(Dataset excerpts)

'''

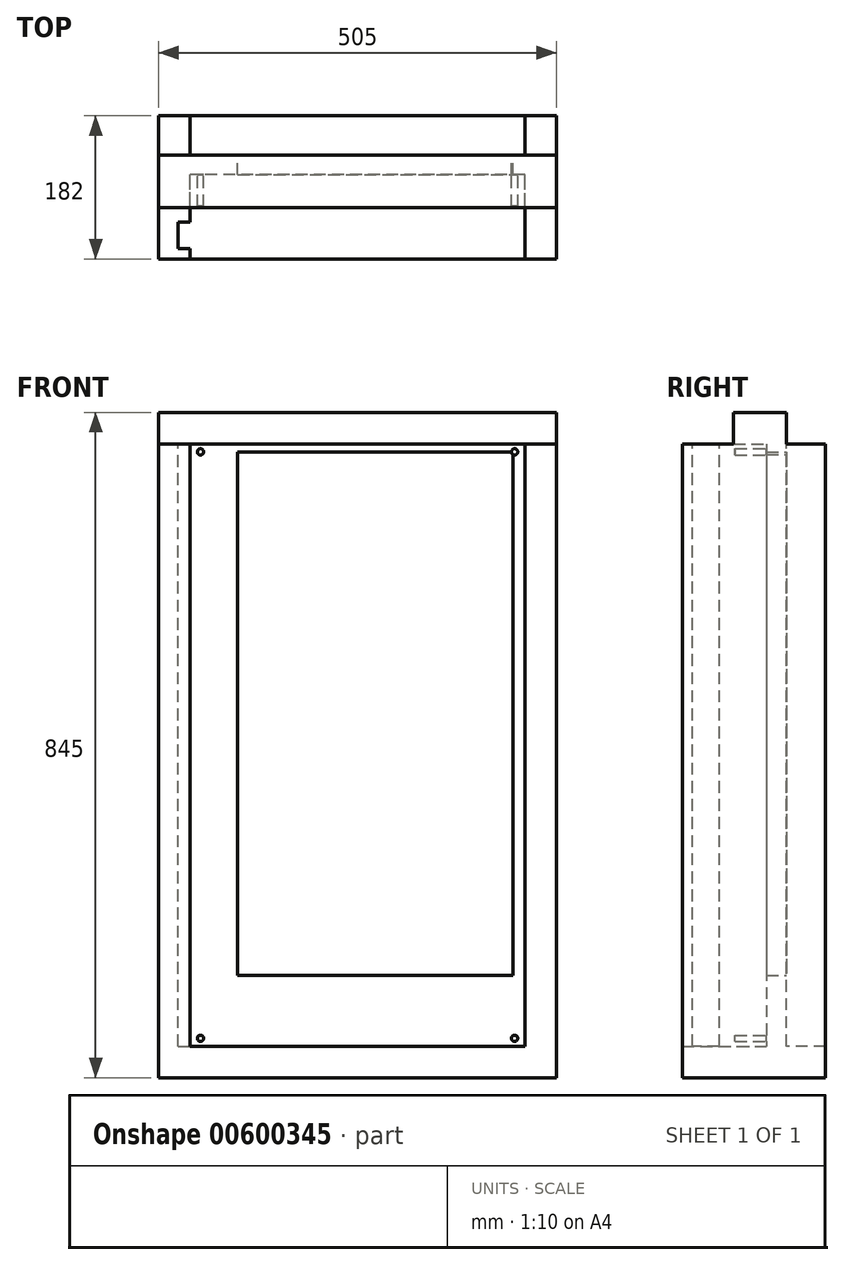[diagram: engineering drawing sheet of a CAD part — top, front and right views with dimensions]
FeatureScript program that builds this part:
annotation { "Feature Type Name" : "Feature", "Feature Type Description" : "" }
export const myFeature = defineFeature(function(context is Context, id is Id, definition is map)
    precondition{}
    {
        {
            var Q0;
            Q0=qCreatedBy(makeId("Front.planeOp"),FACE);
            var sketch = newSketch(context, id + "F0", { "sketchPlane" : qUnion([Q0])});
            skLineSegment(sketch, "E0.bottom", {"start": v(0, 0) * mm, "end": v(425, 0) * mm});
            skLineSegment(sketch, "E0.top", {"start": v(0, 765) * mm, "end": v(425, 765) * mm});
            skLineSegment(sketch, "E0.left", {"start": v(0, 0) * mm, "end": v(0, 765) * mm});
            skLineSegment(sketch, "E0.right", {"start": v(425, 0) * mm, "end": v(425, 765) * mm});
            skLineSegment(sketch, "E1.0", {"start": v(0, 755) * mm, "end": v(425, 755) * mm, "construction": true});
            skLineSegment(sketch, "E2.0", {"start": v(13, 0) * mm, "end": v(13, 765) * mm, "construction": true});
            skCircle(sketch, "E3", {"center": v(13, 755) * mm, "radius": 4 * mm});
            skLineSegment(sketch, "E4.0", {"start": v(412, 0) * mm, "end": v(412, 765) * mm, "construction": true});
            skLineSegment(sketch, "E5.0", {"start": v(0, 10) * mm, "end": v(425, 10) * mm, "construction": true});
            skCircle(sketch, "E6", {"center": v(412, 755) * mm, "radius": 4 * mm});
            skCircle(sketch, "E7", {"center": v(412, 10) * mm, "radius": 4 * mm});
            skCircle(sketch, "E8", {"center": v(13, 10) * mm, "radius": 4 * mm});
            skLineSegment(sketch, "E9", {"start": v(465, -40) * mm, "end": v(465, 805) * mm});
            skLineSegment(sketch, "E10", {"start": v(-40, 805) * mm, "end": v(465, 805) * mm});
            skLineSegment(sketch, "E11", {"start": v(-40, 805) * mm, "end": v(-40, -40) * mm});
            skLineSegment(sketch, "E12", {"start": v(-40, -40) * mm, "end": v(465, -40) * mm});
            skLineSegment(sketch, "E13.bottom", {"start": v(60, 755) * mm, "end": v(410, 755) * mm});
            skLineSegment(sketch, "E13.top", {"start": v(60, 90) * mm, "end": v(410, 90) * mm});
            skLineSegment(sketch, "E13.left", {"start": v(60, 755) * mm, "end": v(60, 90) * mm});
            skLineSegment(sketch, "E13.right", {"start": v(410, 755) * mm, "end": v(410, 90) * mm});
            skPoint(sketch, "E13.middle", {"position": v(235, 422.5) * mm});
            skPoint(sketch, "E14", {"position": v(0, 765) * mm});
            skPoint(sketch, "E15", {"position": v(-40, 765) * mm});
            skPoint(sketch, "E16", {"position": v(425, 765) * mm});
            skPoint(sketch, "E17", {"position": v(465, 765) * mm});
            skLineSegment(sketch, "E18", {"start": v(0, 765) * mm, "end": v(-40, 765) * mm});
            skLineSegment(sketch, "E19", {"start": v(425, 765) * mm, "end": v(465, 765) * mm});
            skSolve(sketch);
        }
        {
            var Q0;
            Q0=makeQuery(id+"F0.imprint","IMPRINT",FACE,{"disambiguationData":[TD([[makeQuery(id+"F0.imprint","IMPRINT",EDGE,{"derivedFrom":sQuery(id+"F0.wireOp",EDGE,"E0.bottom")}),-1.0]])]});
            var Q1;
            Q1=makeQuery(id+"F0.imprint","IMPRINT",FACE,{"disambiguationData":[TD([[makeQuery(id+"F0.imprint","IMPRINT",EDGE,{"derivedFrom":sQuery(id+"F0.wireOp",EDGE,"E0.bottom")}),1.0]])]});
            extrude(context, id + "F1", {"entities" : qUnion([Q0, Q1]), "depth" : 25 * mm, "offsetDistance" : 25 * mm});
        }
        {
            var Q0;
            Q0=makeQuery(id+"F0.imprint","IMPRINT",FACE,{"disambiguationData":[TD([[makeQuery(id+"F0.imprint","IMPRINT",EDGE,{"derivedFrom":sQuery(id+"F0.wireOp",EDGE,"E6")}),1.0]])]});
            var Q1;
            Q1=makeQuery(id+"F0.imprint","IMPRINT",FACE,{"disambiguationData":[TD([[makeQuery(id+"F0.imprint","IMPRINT",EDGE,{"derivedFrom":sQuery(id+"F0.wireOp",EDGE,"E3")}),1.0]])]});
            var Q2;
            Q2=makeQuery(id+"F0.imprint","IMPRINT",FACE,{"disambiguationData":[TD([[makeQuery(id+"F0.imprint","IMPRINT",EDGE,{"derivedFrom":sQuery(id+"F0.wireOp",EDGE,"E7")}),1.0]])]});
            var Q3;
            Q3=makeQuery(id+"F0.imprint","IMPRINT",FACE,{"disambiguationData":[TD([[makeQuery(id+"F0.imprint","IMPRINT",EDGE,{"derivedFrom":sQuery(id+"F0.wireOp",EDGE,"E8")}),1.0]])]});
            extrude(context, id + "F2", {"entities" : qUnion([Q0, Q1, Q2, Q3]), "operationType" : NewBodyOperationType.ADD, "depth" : 65 * mm, "offsetDistance" : 25 * mm});
        }
        {
            var Q0;
            Q0=makeQuery(id+"F0.imprint","IMPRINT",FACE,{"disambiguationData":[TD([[makeQuery(id+"F0.imprint","IMPRINT",EDGE,{"derivedFrom":sQuery(id+"F0.wireOp",EDGE,"E0.bottom")}),-1.0]])]});
            var Q1;
            Q1=makeQuery(id+"F2.opExtrude","CAP_FACE",FACE,{"disambiguationData":[OSD([sQuery(id+"F0.wireOp",EDGE,"E8")])],"isStart":false});
            extrude(context, id + "F3", {"entities" : qUnion([Q0]), "operationType" : NewBodyOperationType.ADD, "endBound" : BoundingType.UP_TO_SURFACE, "depth" : 50 * mm, "endBoundEntityFace" : qUnion([Q1]), "offsetDistance" : 25 * mm});
        }
        {
            var Q0;
            Q0=makeQuery(id+"F0.imprint","IMPRINT",FACE,{"disambiguationData":[TD([[makeQuery(id+"F0.imprint","IMPRINT",EDGE,{"derivedFrom":sQuery(id+"F0.wireOp",EDGE,"E0.bottom")}),-1.0]])]});
            extrude(context, id + "F4", {"entities" : qUnion([Q0]), "operationType" : NewBodyOperationType.ADD, "oppositeDirection" : true, "depth" : 50 * mm, "offsetDistance" : 25 * mm});
        }
        {
            var Q0;
            Q0 = qSketchRegion(id + "F0", true);
            var Q1;
            Q1=makeQuery(id+"F3.opExtrude","CAP_FACE",FACE,{"disambiguationData":[OSD([sQuery(id+"F0.wireOp",EDGE,"E0.bottom"),sQuery(id+"F0.wireOp",EDGE,"E0.left"),sQuery(id+"F0.wireOp",EDGE,"E0.right"),sQuery(id+"F0.wireOp",EDGE,"E9"),sQuery(id+"F0.wireOp",EDGE,"E11"),sQuery(id+"F0.wireOp",EDGE,"E12"),sQuery(id+"F0.wireOp",EDGE,"E18"),sQuery(id+"F0.wireOp",EDGE,"E19")])],"isStart":false});
            extrude(context, id + "F5", {"entities" : qUnion([Q0, Q1]), "operationType" : NewBodyOperationType.ADD, "depth" : 67 * mm, "offsetDistance" : 25 * mm});
        }
        {
            var Q0;
            Q0=makeQuery(id+"F5.opExtrude","SWEPT_FACE",FACE,{"disambiguationData":[OSD([sQuery(id+"F0.wireOp",EDGE,"E8"),sQuery(id+"F0.wireOp",EDGE,"E18")])]});
            var sketch = newSketch(context, id + "F6", { "sketchPlane" : qUnion([Q0])});
            skLineSegment(sketch, "E20.bottom", {"start": v(0, -118.85) * mm, "end": v(-15.24, -118.85) * mm});
            skLineSegment(sketch, "E20.top", {"start": v(0, -84.94) * mm, "end": v(-15.24, -84.94) * mm});
            skLineSegment(sketch, "E20.left", {"start": v(0, -118.85) * mm, "end": v(0, -84.94) * mm});
            skLineSegment(sketch, "E20.right", {"start": v(-15.24, -118.85) * mm, "end": v(-15.24, -84.94) * mm});
            skSolve(sketch);
        }
        {
            var Q0;
            Q0 = qSketchRegion(id + "F6", true);
            var Q1;
            {var subQ0=sQuery(id+"F0.wireOp",EDGE,"E0.bottom");Q1=makeQuery(id+"F5.boolean.opBoolean","MERGE",FACE,{"derivedFrom":[makeQuery(id+"F3.opExtrude","SWEPT_FACE",FACE,{"disambiguationData":[OSD([subQ0])]}),makeQuery(id+"F5.opExtrude","SWEPT_FACE",FACE,{"disambiguationData":[OSD([subQ0]),TDD([makeQuery(id+"F0.imprint","IMPRINT",EDGE,{"derivedFrom":subQ0})])]}),makeQuery(id+"F5.opExtrude","SWEPT_FACE",FACE,{"disambiguationData":[OSD([subQ0]),TDD([makeQuery(id+"F3.opExtrude","CAP_EDGE",EDGE,{"disambiguationData":[OSD([subQ0])],"isStart":false})])]})]});}
            extrude(context, id + "F7", {"entities" : qUnion([Q0]), "operationType" : NewBodyOperationType.REMOVE, "endBound" : BoundingType.UP_TO_SURFACE, "oppositeDirection" : true, "depth" : 25 * mm, "endBoundEntityFace" : qUnion([Q1]), "offsetDistance" : 25 * mm});
        }
    });
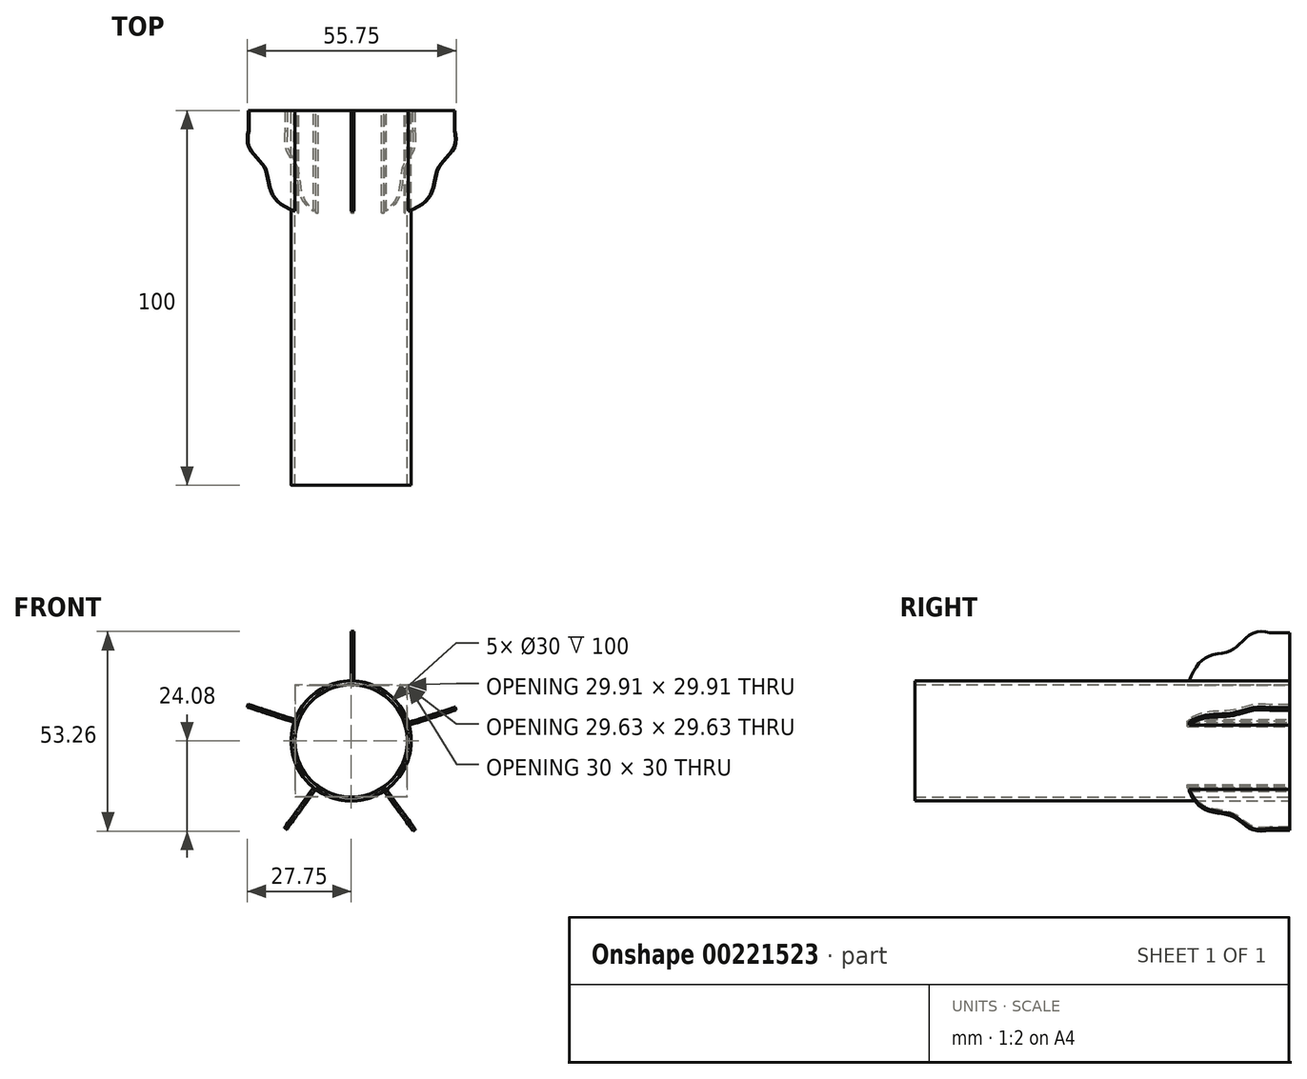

'''

Challenge: Return every line of the items above that contains the string "sketchPlane".

Final result:
            var sketch = newSketch(context, id + "F0", { "sketchPlane" : qUnion([Q0])});
            var sketch = newSketch(context, id + "F6", { "sketchPlane" : qUnion([Q0])});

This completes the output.